Berkurangnya angka-angka itu terasa sangat menyenangkan karena itu berarti
semakin dekat waktu kita untuk berjumpa.tetapi sekarang, aku tak tahu harus
memulai berhitung mundur dari angka berapa. Dan sepertinya aku hanya bisa menghitung
maju...dan itu berawal dari saat Tuhan menjemputmu.
Setapak demi
setapak, sehari demi sehari aku akan berusaha sepertimu. Seorang yang selalu
bersemangat, selalu optimis dan siap melangkah maju apapun resikonya.
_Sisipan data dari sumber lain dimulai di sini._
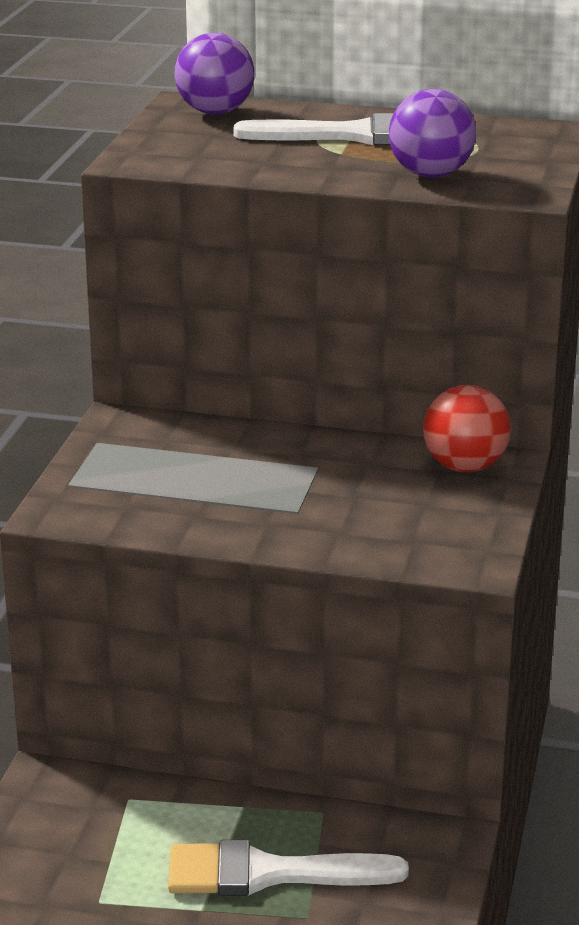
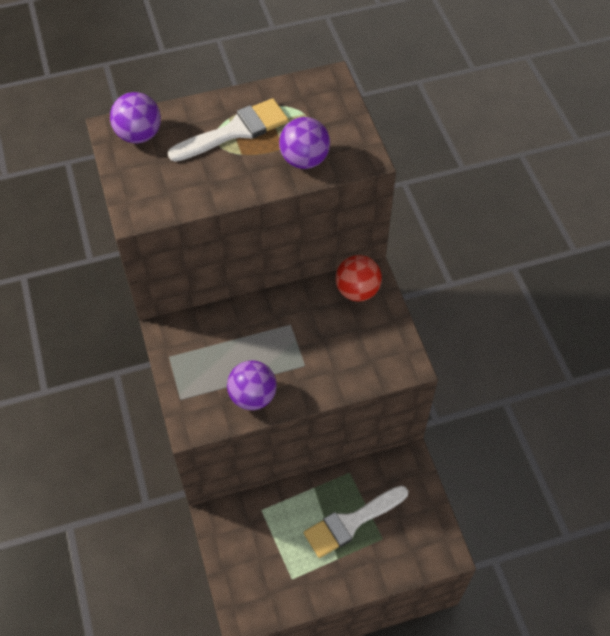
camera: 30 degrees left, 30 degrees up
none -> purple ball [227,360,277,410]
Saat kita
mulai angkaran-pertengkarakrab, pacaran jarak jauh, perten yang kita alami,
semuanya merupakan perjuangan kita untuk sampai pada saat kita berjalan
berdampingan di lorong itu dan saling mengucapkan janji pernikahan kita di
hadapan Tuhan. Tak berakhir sampai di situ. Sebagaiman yang pernah kau katakan
saat kita berpacaran, bahwa nantinya akan banyak cobaan dan permasalahan dalam
hidup kita dan kita pasti bisa mengatasinya bersama-sama...berdua kita pasti
mampu melewatnya dan bertumbuh karenanya...berdua...bersama kita bisa. Itu yang
dulu kau ucapkan dan aku menyakininya juga. Aku yakin kau selalu bersamaku,
selalu di sampingku, selalu menjagaku. Semua itu karena aku yakin bahwa kau
seperti bintang yang selalu ada meskipun mataku mampu lagi menangkap bayanganmu,
tak mampu menangkap sinarmu. Kaulah bintangku, kesatriaku.
Semakin hari
aku berharap aku bisa semakin memiliki kesabaran yang lebih dari sebelumnya,
semakin kuat dari sebelumnya, semakin tabah dari sebelumnya, semakin dewasa
dari sebelumnya. Semakin menjadi pribadi yang baik dan pantas ketika nanti
saatku tiba, aku dapat berjumpa kembali denganmu dalam kehidupan kekal. Saat
itulah yang aku tunggu-tunggu.
Aku mencintaimu,
kemarin, hari ini, esok dan selamanya.